We ascended to eleven thousand feet, circled for a moment, then at the signal headed off for the IP. The Tomcat was its normal, beautiful self, purring under my fingertips like ― hell, don't start thinking like that, I told myself. This was a Tomcat, not a cute little Russian agricultural spy.
I descended smoothly to six thousand feet, following Sheila's directions smartly, almost anticipating each command. The heads-up display was feeding me information from her plot, showing me when the turns were coming up. The radar detection envelopes of the imaginary SAM sites were painted in yellow on the display, indicating that they were all in normal search patterns. If and when the game controllers decided we were entering the fringe of a detection envelope, we might see the indicators turn red as they switched into a track mode.
"Down another one hundred feet," Sheila ordered. "Put a little bit more of the hill between us and the site."
I complied immediately, nosing down even farther to the ground.
Now, this was more like it. No imaginary deck to come up and smack me in the face, just the sheer pleasure of flying low enough over the countryside to get a good look at it.
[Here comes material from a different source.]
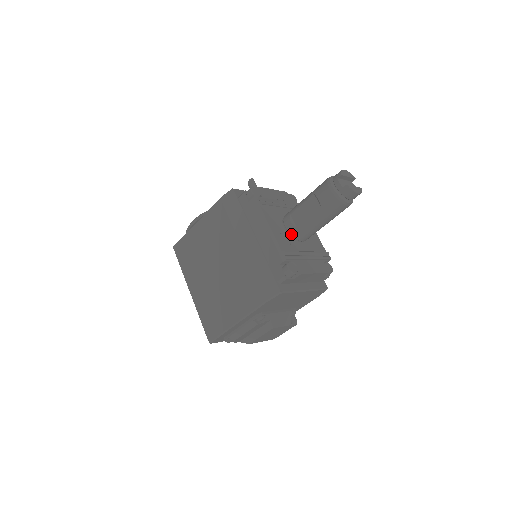
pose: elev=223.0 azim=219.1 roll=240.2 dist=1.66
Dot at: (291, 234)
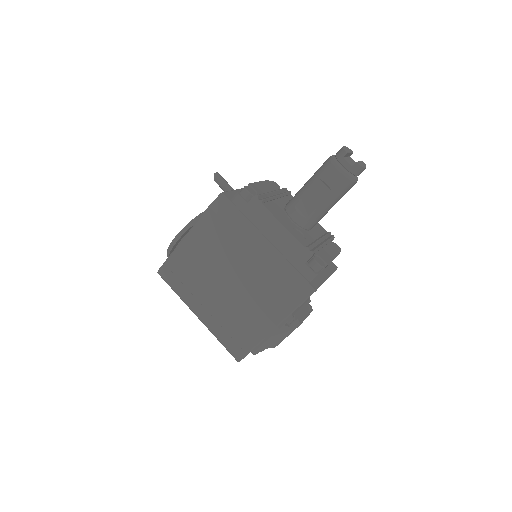
Dot at: (301, 226)
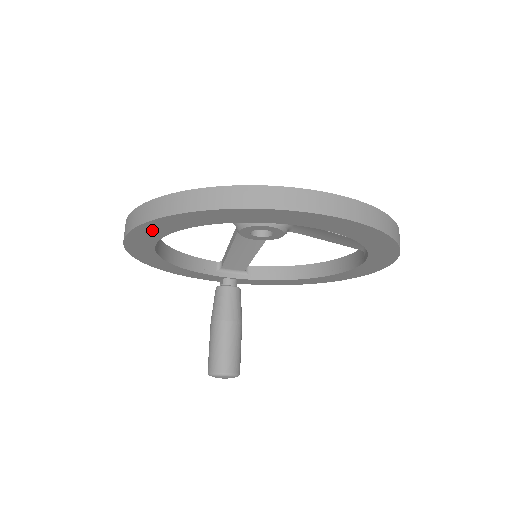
Even at almost Mach One, you can make out the general details. It seems like you're going so much faster when you're this near to the earth.
Now, what I really like is flying nap of the earth, so close that you can almost reach out and touch the trees. The Tomcat, at least on the later variance, has excellent terrain-following radar that can keep you locked at practically any altitude near to the earth. The only thing you have to watch out for then is power lines and telephone poles, which can increase the pucker factor by the next order of magnitude during night bombing runs.
"Problems," Sheila said. The yellow envelope of the easternmost SAM site turned red on my display at the same time. Her ALR-67 receiver beeped out its warning.
"I thought we were low enough," I said.
"We are ― it shouldn't be getting us." Sheila's voice was calm, a shade more terse than normally.
"Well, evidently it is," I said. This is one of my great failings as a member of the team, my tendency to point out the obvious to someone who already knows it.
"You think I can't see that?" she snapped. "Get down a little lower ― you comfortable with that?"
"Your wish is my command." I nosed the Tomcat down, a gradual descent rather than a sharp one this close to the ground. Finally, at two thousand feet I steadied up. "How's that?"
"It's still got us ― I can't figure it out ― wait! It's got to be there." She clicked in a targeting symbol that was reflected immediately in my heads-up display. "It's part of the game," she explained rapidly.
"It's got to be ― an unbriefed SAM site, just to test our reactions."